┌─ Information shown

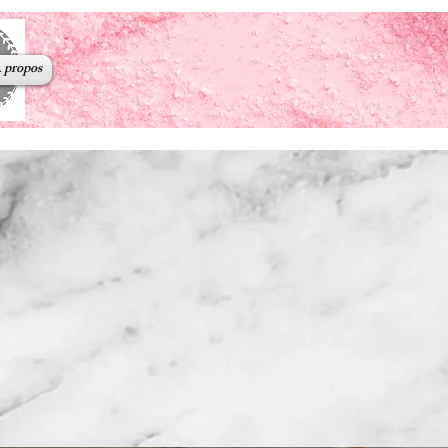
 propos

└─
┌─ Information shown

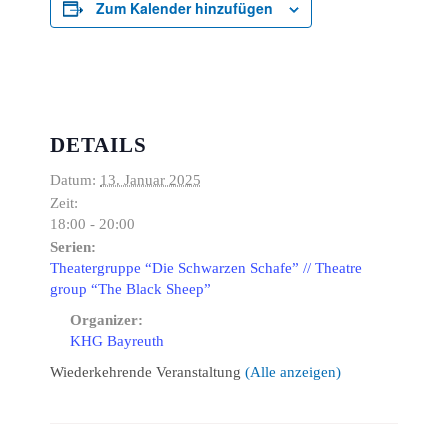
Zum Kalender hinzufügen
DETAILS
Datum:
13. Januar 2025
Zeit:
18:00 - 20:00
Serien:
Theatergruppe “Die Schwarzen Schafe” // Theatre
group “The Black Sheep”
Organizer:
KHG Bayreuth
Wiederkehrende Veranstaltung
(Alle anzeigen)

└─
┌─ Information shown

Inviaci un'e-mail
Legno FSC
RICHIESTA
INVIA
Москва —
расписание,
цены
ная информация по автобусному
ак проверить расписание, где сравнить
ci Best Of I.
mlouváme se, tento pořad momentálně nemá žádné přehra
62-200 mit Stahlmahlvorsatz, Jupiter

└─

Retype exactly the span of lines from the one with "mlouváme se, tento" through the one with "62-200 mit Stahlmahlvorsatz, Jupiter"; include both ends and omit the rest of the material.

mlouváme se, tento pořad momentálně nemá žádné přehra
62-200 mit Stahlmahlvorsatz, Jupiter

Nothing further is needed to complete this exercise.